(Items from a data source)
****************

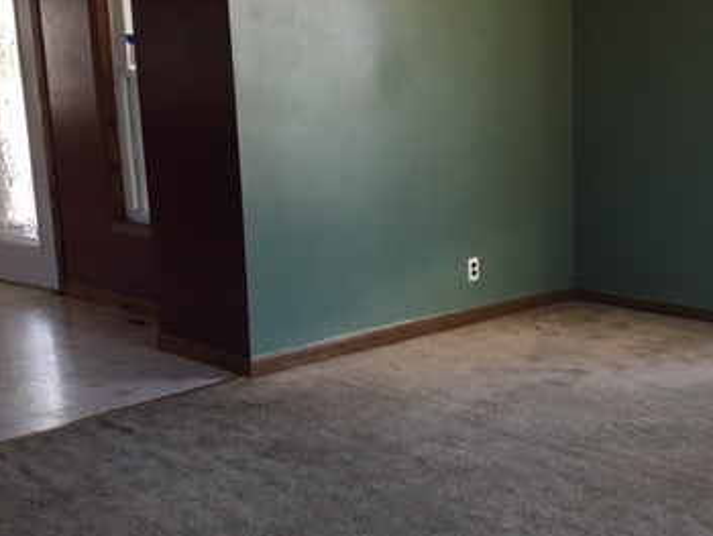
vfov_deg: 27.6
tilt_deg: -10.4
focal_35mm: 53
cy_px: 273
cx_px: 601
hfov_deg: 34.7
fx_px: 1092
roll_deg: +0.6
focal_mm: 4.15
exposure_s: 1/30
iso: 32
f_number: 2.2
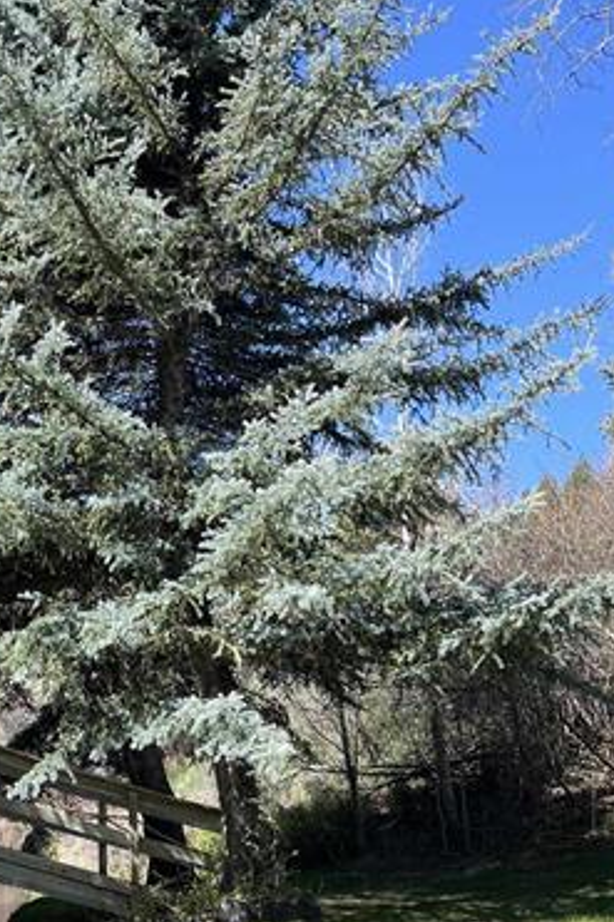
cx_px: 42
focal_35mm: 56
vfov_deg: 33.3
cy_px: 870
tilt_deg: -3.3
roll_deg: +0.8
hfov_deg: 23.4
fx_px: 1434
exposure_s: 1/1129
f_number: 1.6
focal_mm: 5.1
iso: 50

****************

### ASSIGNED TASK
An exact retyping of the entries, without images, is the required answer.

### SOLUTION TO THE PROBLEM
vfov_deg: 27.6
tilt_deg: -10.4
focal_35mm: 53
cy_px: 273
cx_px: 601
hfov_deg: 34.7
fx_px: 1092
roll_deg: +0.6
focal_mm: 4.15
exposure_s: 1/30
iso: 32
f_number: 2.2
cx_px: 42
focal_35mm: 56
vfov_deg: 33.3
cy_px: 870
tilt_deg: -3.3
roll_deg: +0.8
hfov_deg: 23.4
fx_px: 1434
exposure_s: 1/1129
f_number: 1.6
focal_mm: 5.1
iso: 50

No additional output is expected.